Collision and comprehensive insurance: Required if you have a car loan or lease. These are two separate coverage types often sold together. Collision and comprehensive insurance pay for your vehicle repair bills due to problems such as car accidents, car theft, fires, floods, severe weather, falling objects, vandalism and collisions with animals.
Personal injury protection: Required in some states. Some states use a no-fault car insurance system. In these states you’ll make smaller injury claims on your own auto insurance no matter who was to blame. These claims fall under personal injury protection, which is required in no-fault states and available in some others.
Other Types of Auto Insurance to Consider
Sometimes getting the best car insurance means adding extra coverage in order to get more protection or guard against unexpected out-of-pocket expenses.

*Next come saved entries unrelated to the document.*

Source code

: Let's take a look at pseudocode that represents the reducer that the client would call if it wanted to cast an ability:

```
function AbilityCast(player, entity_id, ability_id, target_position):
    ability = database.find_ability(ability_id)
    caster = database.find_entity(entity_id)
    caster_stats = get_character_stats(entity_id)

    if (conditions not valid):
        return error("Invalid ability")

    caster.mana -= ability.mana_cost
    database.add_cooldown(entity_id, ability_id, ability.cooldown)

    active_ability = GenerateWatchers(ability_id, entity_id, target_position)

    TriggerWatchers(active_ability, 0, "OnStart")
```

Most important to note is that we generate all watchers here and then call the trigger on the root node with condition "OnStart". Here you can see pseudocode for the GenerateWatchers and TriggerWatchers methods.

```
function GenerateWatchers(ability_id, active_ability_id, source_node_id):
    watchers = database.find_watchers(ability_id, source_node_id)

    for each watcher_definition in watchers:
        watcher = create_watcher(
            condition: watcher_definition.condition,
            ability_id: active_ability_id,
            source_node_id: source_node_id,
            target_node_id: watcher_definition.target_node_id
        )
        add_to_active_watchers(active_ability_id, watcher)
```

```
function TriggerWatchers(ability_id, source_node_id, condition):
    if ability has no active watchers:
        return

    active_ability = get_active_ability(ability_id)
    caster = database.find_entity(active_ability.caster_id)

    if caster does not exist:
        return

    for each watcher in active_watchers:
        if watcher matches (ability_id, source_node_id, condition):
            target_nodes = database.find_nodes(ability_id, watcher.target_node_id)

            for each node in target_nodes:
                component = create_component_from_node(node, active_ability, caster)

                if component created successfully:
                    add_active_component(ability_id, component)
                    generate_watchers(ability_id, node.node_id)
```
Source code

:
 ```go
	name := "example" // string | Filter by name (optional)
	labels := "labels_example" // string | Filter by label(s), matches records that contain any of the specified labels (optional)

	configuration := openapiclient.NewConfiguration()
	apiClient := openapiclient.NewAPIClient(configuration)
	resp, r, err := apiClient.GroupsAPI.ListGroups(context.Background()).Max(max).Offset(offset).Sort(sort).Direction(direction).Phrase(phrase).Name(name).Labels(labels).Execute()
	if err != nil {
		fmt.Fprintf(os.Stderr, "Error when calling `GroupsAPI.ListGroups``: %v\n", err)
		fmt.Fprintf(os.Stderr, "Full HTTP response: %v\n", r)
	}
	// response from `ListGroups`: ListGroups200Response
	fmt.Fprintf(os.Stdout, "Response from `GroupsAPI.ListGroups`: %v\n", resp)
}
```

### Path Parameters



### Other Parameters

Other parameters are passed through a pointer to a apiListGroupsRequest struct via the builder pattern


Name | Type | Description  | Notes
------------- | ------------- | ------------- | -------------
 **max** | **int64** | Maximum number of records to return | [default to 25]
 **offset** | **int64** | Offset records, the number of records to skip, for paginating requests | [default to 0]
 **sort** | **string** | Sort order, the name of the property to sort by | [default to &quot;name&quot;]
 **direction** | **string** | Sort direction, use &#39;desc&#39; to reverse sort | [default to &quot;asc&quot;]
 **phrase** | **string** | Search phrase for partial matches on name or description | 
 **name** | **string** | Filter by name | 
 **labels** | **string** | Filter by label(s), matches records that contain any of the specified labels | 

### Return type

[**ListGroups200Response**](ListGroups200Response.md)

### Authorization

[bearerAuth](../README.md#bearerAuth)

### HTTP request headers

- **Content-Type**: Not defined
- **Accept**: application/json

Here are some other auto insurance types to consider.
Accident forgiveness. Raising your car insurance rates after you cause an accident is standard operating procedure for car insurance companies. If you get “accident forgiveness” coverage from your insurer, you can escape a rate increase after your first at-fault accident. Some insurers go a step further and also “forgive” a moving violation, such as a speeding ticket.
Gap insurance. Do you have a large car loan balance or lease? If your car is totaled, the insurance payout for the vehicle could be much less than your balance. Gap insurance pays the difference.

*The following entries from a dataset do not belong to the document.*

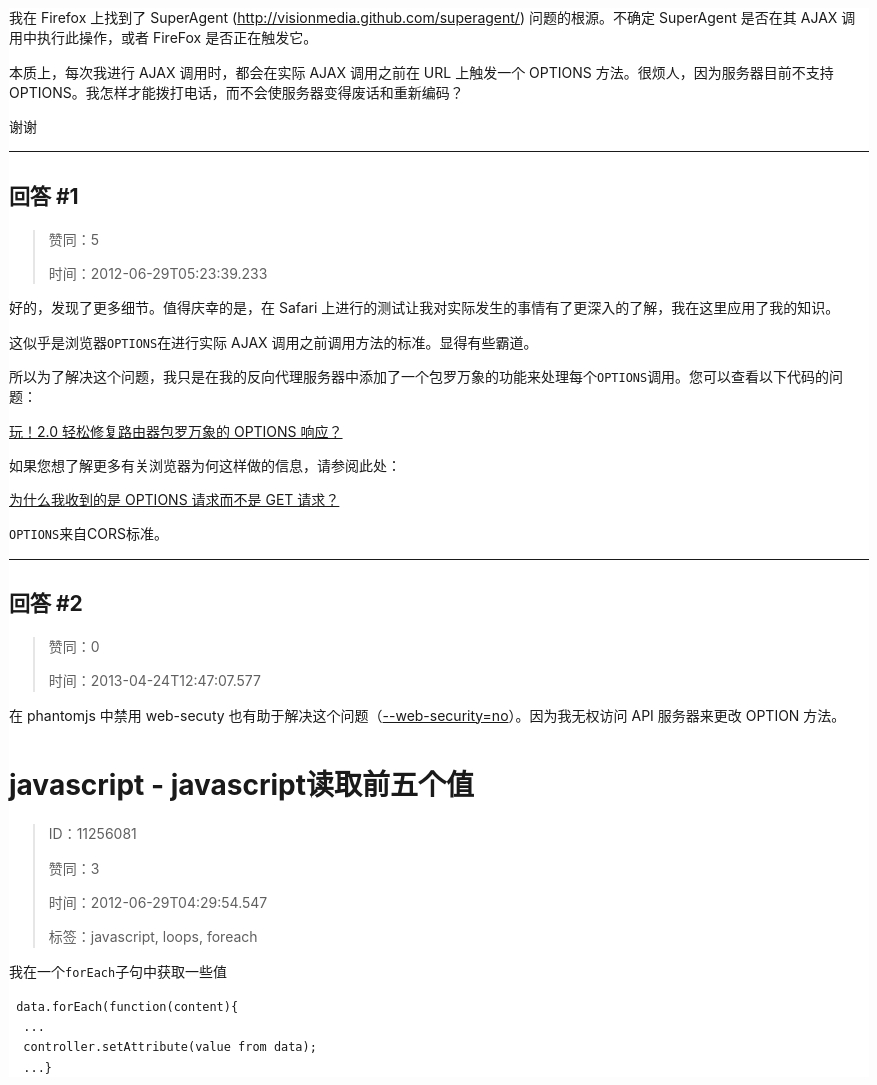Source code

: 我在 Firefox 上找到了 SuperAgent (http://visionmedia.github.com/superagent/) 问题的根源。不确定 SuperAgent 是否在其 AJAX 调用中执行此操作，或者 FireFox 是否正在触发它。

本质上，每次我进行 AJAX 调用时，都会在实际 AJAX 调用之前在 URL 上触发一个 OPTIONS 方法。很烦人，因为服务器目前不支持 OPTIONS。我怎样才能拨打电话，而不会使服务器变得废话和重新编码？

谢谢

* * *

## 回答 #1

> 赞同：5
> 
> 时间：2012-06-29T05:23:39.233

好的，发现了更多细节。值得庆幸的是，在 Safari 上进行的测试让我对实际发生的事情有了更深入的了解，我在这里应用了我的知识。

这似乎是浏览器`OPTIONS`在进行实际 AJAX 调用之前调用方法的标准。显得有些霸道。

所以为了解决这个问题，我只是在我的反向代理服务器中添加了一个包罗万象的功能来处理每个`OPTIONS`调用。您可以查看以下代码的问题：

[玩！2.0 轻松修复路由器包罗万象的 OPTIONS 响应？](https://stackoverflow.com/questions/11256241/play-2-0-easy-fix-to-options-response-for-router-catch-all)

如果您想了解更多有关浏览器为何这样做的信息，请参阅此处：

[为什么我收到的是 OPTIONS 请求而不是 GET 请求？](https://stackoverflow.com/questions/1256593/jquery-why-am-i-getting-an-options-request-insted-of-a-get-request)

`OPTIONS`来自CORS标准。

* * *

## 回答 #2

> 赞同：0
> 
> 时间：2013-04-24T12:47:07.577

在 phantomjs 中禁用 web-secuty 也有助于解决这个问题（[--web-security=no](https://github.com/ariya/phantomjs/wiki/API-Reference)）。因为我无权访问 API 服务器来更改 OPTION 方法。

# javascript - javascript读取前五个值

> ID：11256081
> 
> 赞同：3
> 
> 时间：2012-06-29T04:29:54.547
> 
> 标签：javascript, loops, foreach

我在一个`forEach`子句中获取一些值

```
 data.forEach(function(content){
  ...
  controller.setAttribute(value from data);
  ...} 
```
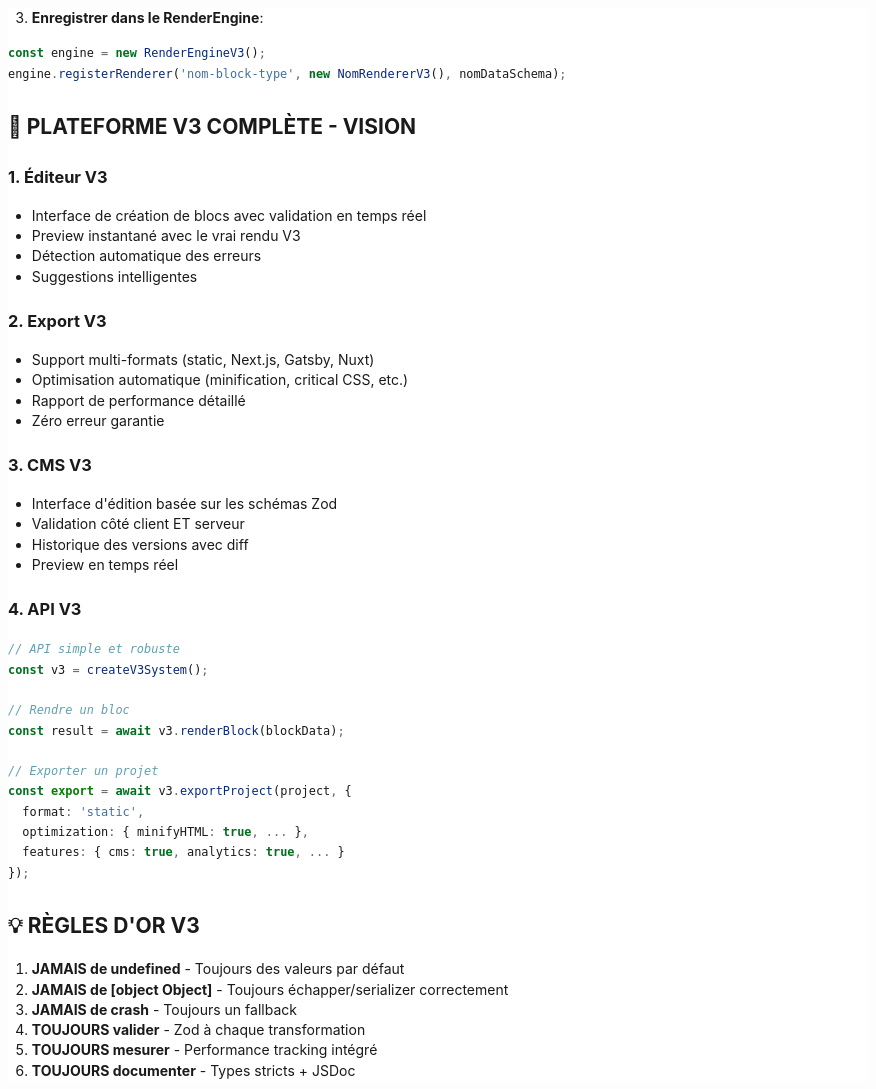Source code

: 3. **Enregistrer dans le RenderEngine**:
```typescript
const engine = new RenderEngineV3();
engine.registerRenderer('nom-block-type', new NomRendererV3(), nomDataSchema);
```

## 🚀 PLATEFORME V3 COMPLÈTE - VISION

### 1. **Éditeur V3**
- Interface de création de blocs avec validation en temps réel
- Preview instantané avec le vrai rendu V3
- Détection automatique des erreurs
- Suggestions intelligentes

### 2. **Export V3**
- Support multi-formats (static, Next.js, Gatsby, Nuxt)
- Optimisation automatique (minification, critical CSS, etc.)
- Rapport de performance détaillé
- Zéro erreur garantie

### 3. **CMS V3**
- Interface d'édition basée sur les schémas Zod
- Validation côté client ET serveur
- Historique des versions avec diff
- Preview en temps réel

### 4. **API V3**
```typescript
// API simple et robuste
const v3 = createV3System();

// Rendre un bloc
const result = await v3.renderBlock(blockData);

// Exporter un projet
const export = await v3.exportProject(project, {
  format: 'static',
  optimization: { minifyHTML: true, ... },
  features: { cms: true, analytics: true, ... }
});
```

## 💡 RÈGLES D'OR V3

1. **JAMAIS de undefined** - Toujours des valeurs par défaut
2. **JAMAIS de [object Object]** - Toujours échapper/serializer correctement
3. **JAMAIS de crash** - Toujours un fallback
4. **TOUJOURS valider** - Zod à chaque transformation
5. **TOUJOURS mesurer** - Performance tracking intégré
6. **TOUJOURS documenter** - Types stricts + JSDoc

New car replacement. If you’re the unlikely driver who totals your new car, this coverage can help. It will pay to replace your car with a similar new car, rather than compensating you only for the depreciated value of your car. New car replacement coverage rules can vary among insurers for what qualifies as a “new” car so check the details.

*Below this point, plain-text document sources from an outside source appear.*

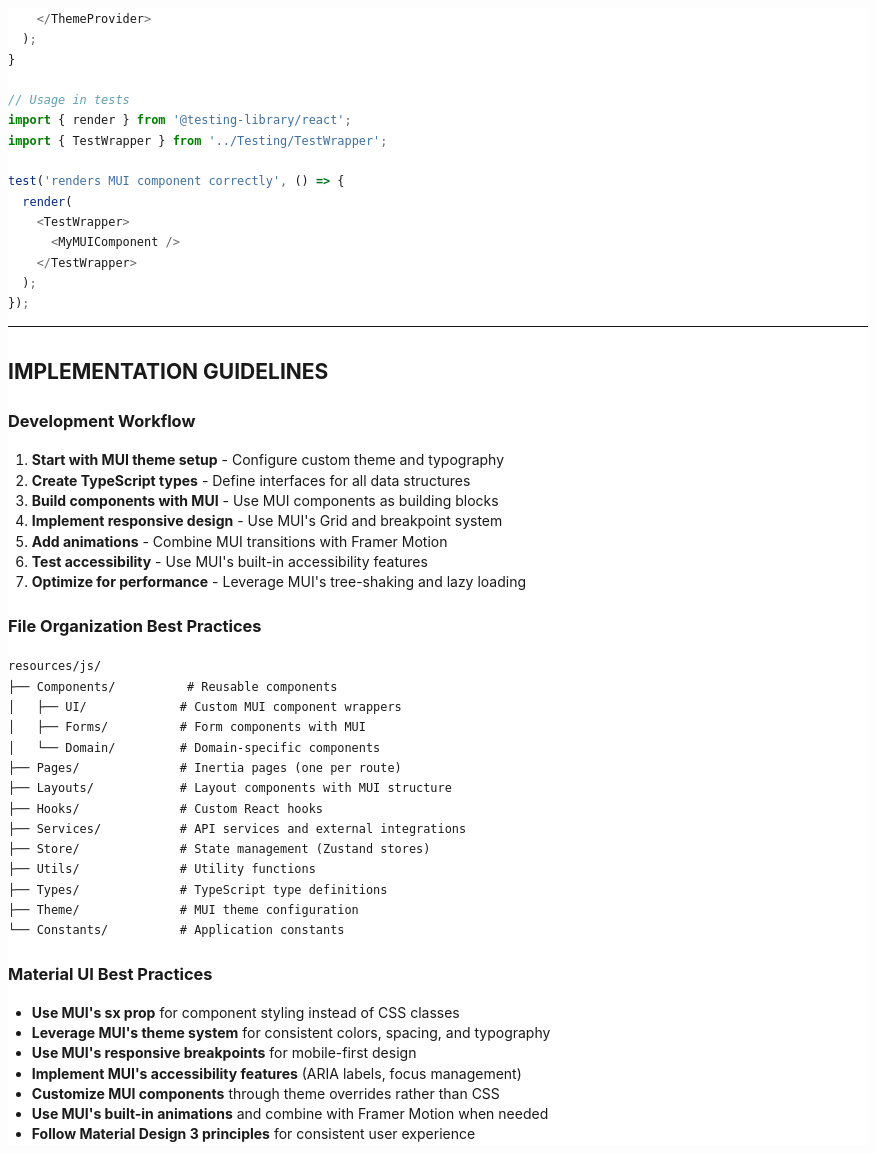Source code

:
 ```typescript
    </ThemeProvider>
  );
}

// Usage in tests
import { render } from '@testing-library/react';
import { TestWrapper } from '../Testing/TestWrapper';

test('renders MUI component correctly', () => {
  render(
    <TestWrapper>
      <MyMUIComponent />
    </TestWrapper>
  );
});
```

---

## IMPLEMENTATION GUIDELINES

### Development Workflow
1. **Start with MUI theme setup** - Configure custom theme and typography
2. **Create TypeScript types** - Define interfaces for all data structures
3. **Build components with MUI** - Use MUI components as building blocks
4. **Implement responsive design** - Use MUI's Grid and breakpoint system
5. **Add animations** - Combine MUI transitions with Framer Motion
6. **Test accessibility** - Use MUI's built-in accessibility features
7. **Optimize for performance** - Leverage MUI's tree-shaking and lazy loading

### File Organization Best Practices
```
resources/js/
├── Components/          # Reusable components
│   ├── UI/             # Custom MUI component wrappers
│   ├── Forms/          # Form components with MUI
│   └── Domain/         # Domain-specific components
├── Pages/              # Inertia pages (one per route)
├── Layouts/            # Layout components with MUI structure
├── Hooks/              # Custom React hooks
├── Services/           # API services and external integrations
├── Store/              # State management (Zustand stores)
├── Utils/              # Utility functions
├── Types/              # TypeScript type definitions
├── Theme/              # MUI theme configuration
└── Constants/          # Application constants
```

### Material UI Best Practices
- **Use MUI's sx prop** for component styling instead of CSS classes
- **Leverage MUI's theme system** for consistent colors, spacing, and typography
- **Use MUI's responsive breakpoints** for mobile-first design
- **Implement MUI's accessibility features** (ARIA labels, focus management)
- **Customize MUI components** through theme overrides rather than CSS
- **Use MUI's built-in animations** and combine with Framer Motion when needed
- **Follow Material Design 3 principles** for consistent user experience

Pay-per-mile insurance. If you drive very little, pay-per-mile auto insurance could be a good bet for you. Part of your premium hinges on exactly how many miles you drive each month. The other part, called the base rate, doesn’t change from month to month.
SR-22 insurance. An SR-22 is definitely not something you want, but you may need an insurer that provides it. Your state could require you to obtain an SR-22 form to prove that you have auto insurance. Your insurance company needs to send this form to the state to verify you have coverage, but not all insurers perform this service. You might end up with an SR-22 requirement if, for example, you rack up a lot of moving violations or you cause an accident while driving uninsured.
Usage-based insurance. This type of policy has the potential to reduce your car insurance bill if you’re a really good driver. This typically means no speeding, hard braking, hard cornering and other factors. Usage-based insurance (UBI) programs use either an app or a device that plugs into your car to track your driving habits.
But don’t count on savings from usage-based insurance. Less than half (48%) of drivers who opt into a usage-based insurance program actually see savings, according to TransUnion’s 2022 Insurance Trends and Outlook Report. Premiums stayed the same for 30% of drivers using UBI.
Vanishing deductibles. If you have a collision or comprehensive insurance claim, your insurance check will be reduced by your deductible. Some auto insurers take the sting out of deductibles by offering a vanishing deductible. Generally this means a set reduction (such as $100) for every year you don’t make a claim.